From Evernote: |
The Big Switch - are we really getting what we think? |
Nicholas Carr's book 'The Big Switch' (2008) has a chapter on the changes happening to print and radio media with the increased personalization of the web. As a (good) technology journalist, Carr is up to date and very accessible. I find the issue with Carr's writing is that he sometimes only gets part of a complex issue across. His article "Is Google making us stupid?" is an example of legitimating emotive opinions rather than reporting more empirically tested 'data'. He would be aware of perpetuating this kind of Gramscian 'common sense' based on his better developed opinions in 'The Big Switch'. This book has far better grounding but the buzzwords, make it too easy to leap to the wrong conclusions.
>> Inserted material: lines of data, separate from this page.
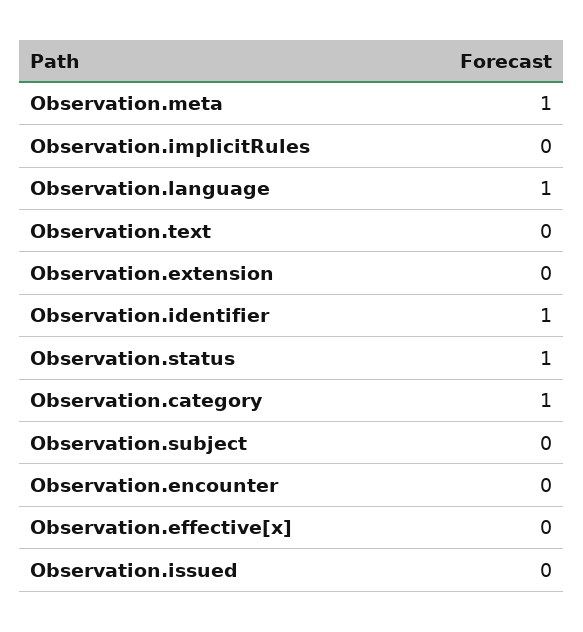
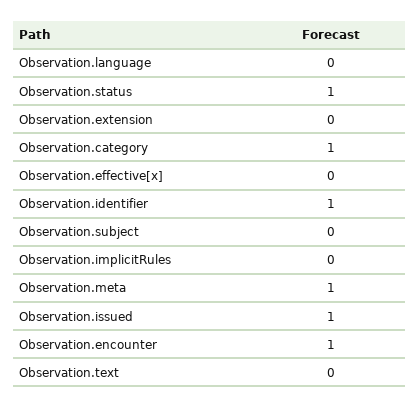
  {
    "Observation.meta": 1,
    "Observation.implicitRules": 0,
-   "Observation.language": 1,
+   "Observation.language": 0,
    "Observation.text": 0,
    "Observation.extension": 0,
    "Observation.identifier": 1,
    "Observation.status": 1,
    "Observation.category": 1,
    "Observation.subject": 0,
-   "Observation.encounter": 0,
+   "Observation.encounter": 1,
    "Observation.effective[x]": 0,
-   "Observation.issued": 0
+   "Observation.issued": 1
  }

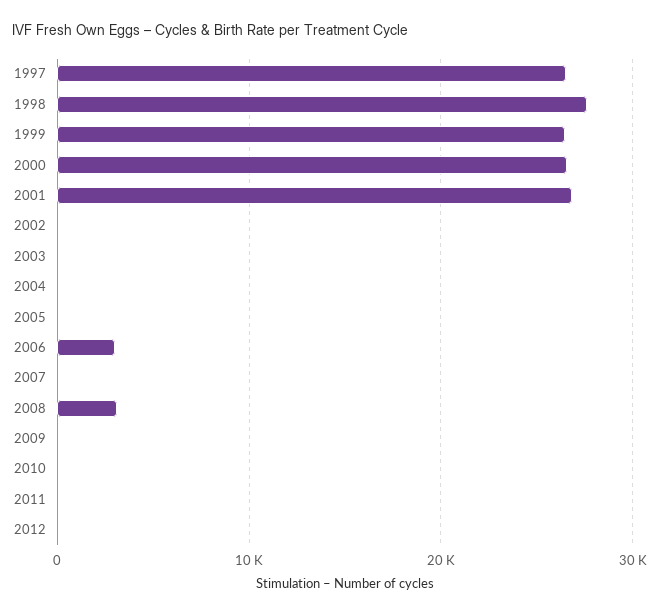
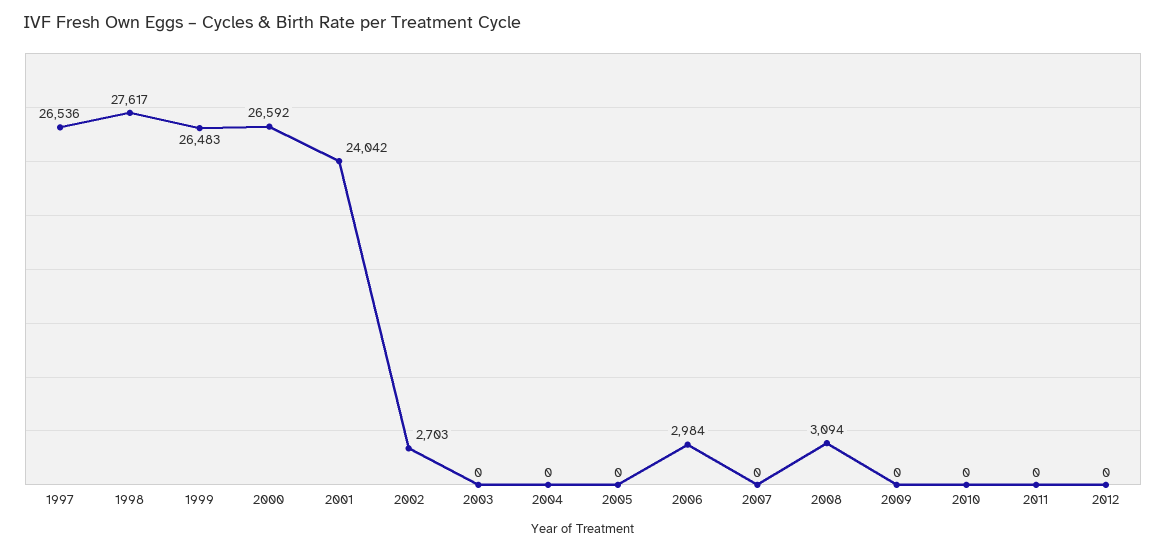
  {
    "1997": 26536,
    "1998": 27617,
    "1999": 26483,
    "2000": 26592,
-   "2001": 27000,
+   "2001": 24042,
-   "2002": 0,
+   "2002": 2703,
    "2003": 0,
    "2004": 0,
    "2005": 0,
    "2006": 2984,
    "2007": 0,
    "2008": 3094,
    "2009": 0,
    "2010": 0,
    "2011": 0,
    "2012": 0
  }

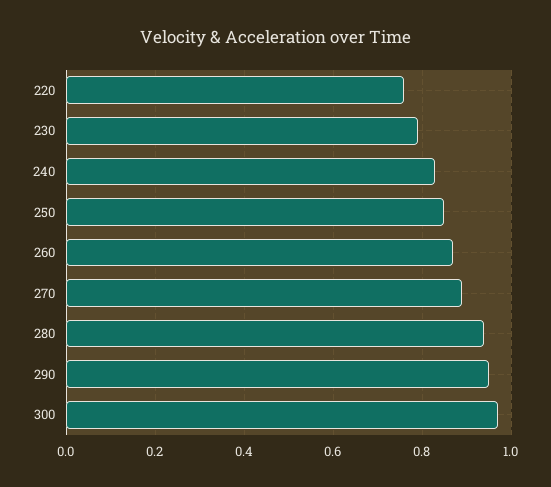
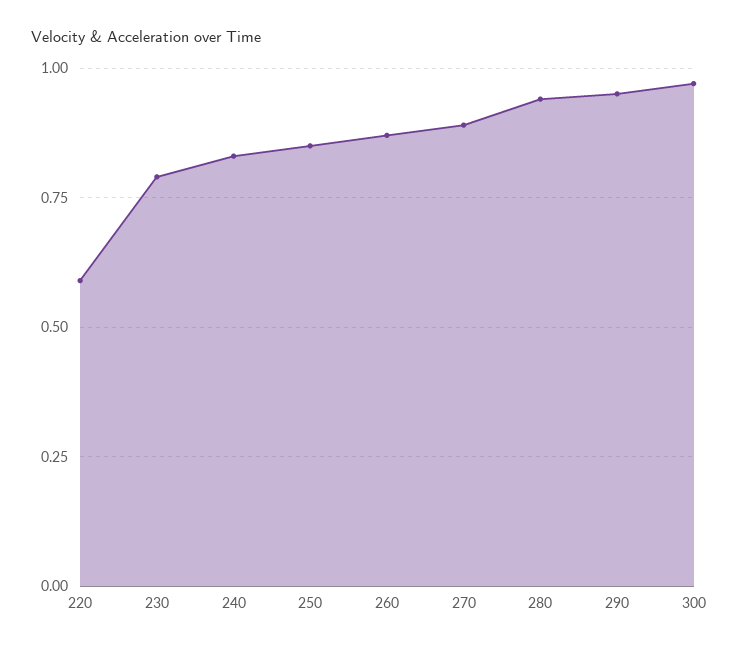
  {
-   "220": 0.75,
+   "220": 0.6,
    "230": 0.8,
    "240": 0.85,
    "250": 0.85,
    "260": 0.85,
    "270": 0.9,
    "280": 0.95,
    "290": 0.95,
    "300": 0.95
  }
And frankly, the whole internet is a big buzzword!
Carr's chapter, 'The Great Unbundling' about the fall of broadcast media models starts on familiar territory. Unbundling leads to greater opportunity elsewhere! More freedom, more choice! Yay, technology! But if you stick with him, that's not what he's leading up to. He believes that the opposite is occuring. This is relevant to Digital Research and Publishing, so I've summarised from pp157-167 below:
In 1971, the economist Thomas Schelling performed a simple experiment that had a very surprising result. he was curious about the persistence of extreme racial segregation in the country. He knew that most Americans aren't racists or bigots, that we're generally happy to be around people who don't look or think the same way. However, most of us want to be around people similar to ourselves. He wondered if a slight preference was enough over the long run to influence the makeup of whole neighbourhoods.
He began his experiment by drawing a grid of squares, randomly placing black or white markers in some of the squares. He assumed that all wanted a racially mixed neighbourhood but that if the population of similar neighbours dropped below 50%, then a family would have a tendency to move to the nearest unoccupied square. Schelling continued moving pieces and found that soon the grid was completely segregated into black on one side and white on the other.
In 2005 Schelling received the Nobel Prize in Economics for his insight that small incentives can lead to strikingly polarized results. "Social realities are fashioned not only by the desires of people but also by the action of blind and more or less mechanical forces - in this case forces that can amplify slight and seemingly harmless personal preferences into dramatic and troubling consequences." said Mark Buchanan, in his book Nexus.
Just as it's assumed that the internet will promote a rich and diverse culture, its also assumed that it will bring people into greater harmony, that it will breed greater understanding and help ameliorate political and social tensions. On the face o f it, that expectation seems entirely reasonable. After all, the Internet erases the physical boundaries that separate us, allows the free exchange of information about the thoughts and lives of others, and provides and egalitarian forum in which all views can get an airing. This optimistic viewpoint is typified by Nicholas Negroponte, of MIT's Media Lab and Wired.
Schelling's experiment calls this view into question. In the real world it is too hard to move away from situations in which we are uncomfortable, to just change jobs, houses or schools. On the internet, it's easy to change communities. The polarization effect is greatly amplified by the personalization algorithms and filters that are so common on the Internet and that are often working without our knowledge or permission.
For example, our Amazon or NetFlix suggestions in the short term seem to expose us to more new things, but in the longer term, the more we click the more we finetune our search results and narrow the information we see. Google has even developed an ambient audio fingerprinting system to identify what tv or radio you're listening to in background while you browse and to target your advertizing more thoroughly.
Google's aim is 'tranparent personalization'. If they have 100% of your data inside its utility, then you don't have to ask google for information. Google should know what you want. Google doesn't seem to have a negative opinion about the possible social cost, but as many will point out, Google is only responding to what WE want. We want personalization that gets rid of the rubbish and only gives us 'the good stuff'. We love the tools that impose order and homogeneity on the internet's wild heterogeneity.
Carr provides details of a range of recent studies from various universities which back up this thesis, which I won't attempt to summarise, relating how the 'balkanization' of the internet leads to segmented communities who amplify their own opinions rather than reach broader conciliation. 'Ideological amplification' is leading to extremism rather than diversity leading to tolerance. In conclusion, not only will the Internet tend to divide people with different views, it will also tend to magnify the differences. In the long run, this could pose a significant threat to the practice of consensus building at the heart of democracy.